▶ [WHAT YOU HAVE TO DO]
The answer must consist of every line from the data that holds the string "Geberit".

▶ [AVAILABLE DATA]

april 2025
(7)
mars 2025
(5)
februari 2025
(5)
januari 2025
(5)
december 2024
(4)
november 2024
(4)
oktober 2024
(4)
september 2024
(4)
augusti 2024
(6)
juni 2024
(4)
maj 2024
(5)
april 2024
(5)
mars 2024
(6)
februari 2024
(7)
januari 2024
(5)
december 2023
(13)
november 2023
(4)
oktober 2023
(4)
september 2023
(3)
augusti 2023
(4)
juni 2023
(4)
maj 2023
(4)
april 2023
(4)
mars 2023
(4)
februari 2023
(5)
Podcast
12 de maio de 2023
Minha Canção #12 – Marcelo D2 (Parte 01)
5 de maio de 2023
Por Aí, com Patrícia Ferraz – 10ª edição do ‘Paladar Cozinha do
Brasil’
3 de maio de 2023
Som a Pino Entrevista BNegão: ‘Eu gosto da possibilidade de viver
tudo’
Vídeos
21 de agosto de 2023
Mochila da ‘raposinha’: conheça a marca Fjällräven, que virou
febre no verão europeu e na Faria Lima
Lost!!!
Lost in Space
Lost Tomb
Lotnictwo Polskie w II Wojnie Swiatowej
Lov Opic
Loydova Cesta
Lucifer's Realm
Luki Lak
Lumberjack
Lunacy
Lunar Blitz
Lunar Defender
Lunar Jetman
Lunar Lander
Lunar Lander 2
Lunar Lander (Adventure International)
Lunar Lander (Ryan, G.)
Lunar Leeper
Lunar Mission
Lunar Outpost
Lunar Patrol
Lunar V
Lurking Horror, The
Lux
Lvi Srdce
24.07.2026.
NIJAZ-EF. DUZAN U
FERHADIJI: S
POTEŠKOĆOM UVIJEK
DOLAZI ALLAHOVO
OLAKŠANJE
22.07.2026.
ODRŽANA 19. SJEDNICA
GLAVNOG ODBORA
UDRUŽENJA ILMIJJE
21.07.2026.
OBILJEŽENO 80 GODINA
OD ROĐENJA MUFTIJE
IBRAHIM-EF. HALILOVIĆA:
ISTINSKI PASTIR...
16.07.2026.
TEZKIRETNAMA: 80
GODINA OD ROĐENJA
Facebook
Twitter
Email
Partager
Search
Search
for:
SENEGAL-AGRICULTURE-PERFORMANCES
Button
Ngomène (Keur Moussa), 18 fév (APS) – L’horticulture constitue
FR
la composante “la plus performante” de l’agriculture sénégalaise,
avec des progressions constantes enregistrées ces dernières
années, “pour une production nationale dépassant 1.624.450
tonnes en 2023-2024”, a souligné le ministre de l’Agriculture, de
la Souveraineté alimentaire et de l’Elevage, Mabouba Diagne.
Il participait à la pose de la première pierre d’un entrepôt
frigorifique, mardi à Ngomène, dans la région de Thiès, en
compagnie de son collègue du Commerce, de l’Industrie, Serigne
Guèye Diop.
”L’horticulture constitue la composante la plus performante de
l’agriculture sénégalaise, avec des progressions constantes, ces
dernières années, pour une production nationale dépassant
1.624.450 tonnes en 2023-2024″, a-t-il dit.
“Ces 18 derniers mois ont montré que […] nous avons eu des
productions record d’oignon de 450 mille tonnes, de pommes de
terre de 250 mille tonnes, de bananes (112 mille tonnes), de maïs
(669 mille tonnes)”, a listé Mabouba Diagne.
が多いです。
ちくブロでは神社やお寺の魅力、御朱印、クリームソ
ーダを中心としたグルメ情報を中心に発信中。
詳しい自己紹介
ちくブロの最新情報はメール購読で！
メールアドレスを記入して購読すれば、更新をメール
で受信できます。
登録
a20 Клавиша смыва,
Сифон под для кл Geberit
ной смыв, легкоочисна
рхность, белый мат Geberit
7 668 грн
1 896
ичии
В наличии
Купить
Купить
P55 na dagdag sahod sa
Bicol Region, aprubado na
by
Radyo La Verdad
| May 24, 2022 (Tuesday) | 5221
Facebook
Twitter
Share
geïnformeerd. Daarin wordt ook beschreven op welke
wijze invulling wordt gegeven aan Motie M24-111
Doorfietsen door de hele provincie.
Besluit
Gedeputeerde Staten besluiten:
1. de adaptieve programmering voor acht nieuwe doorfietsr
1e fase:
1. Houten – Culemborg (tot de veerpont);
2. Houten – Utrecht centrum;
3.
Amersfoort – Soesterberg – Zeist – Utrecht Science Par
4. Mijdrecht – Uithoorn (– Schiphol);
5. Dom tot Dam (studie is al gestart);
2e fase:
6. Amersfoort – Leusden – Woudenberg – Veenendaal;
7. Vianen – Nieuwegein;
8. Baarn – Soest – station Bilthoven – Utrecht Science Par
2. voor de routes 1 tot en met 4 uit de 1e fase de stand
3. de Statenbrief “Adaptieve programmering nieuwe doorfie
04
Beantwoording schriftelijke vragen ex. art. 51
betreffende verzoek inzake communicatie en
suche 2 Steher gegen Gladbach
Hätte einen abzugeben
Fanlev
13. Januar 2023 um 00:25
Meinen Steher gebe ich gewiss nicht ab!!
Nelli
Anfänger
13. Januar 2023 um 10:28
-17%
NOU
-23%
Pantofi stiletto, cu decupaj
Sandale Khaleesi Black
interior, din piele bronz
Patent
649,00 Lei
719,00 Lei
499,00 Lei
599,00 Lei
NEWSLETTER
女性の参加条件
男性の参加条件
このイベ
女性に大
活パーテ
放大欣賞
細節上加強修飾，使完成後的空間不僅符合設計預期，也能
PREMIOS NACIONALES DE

▶ [ANSWER SECTION]
Сифон под для кл Geberit
рхность, белый мат Geberit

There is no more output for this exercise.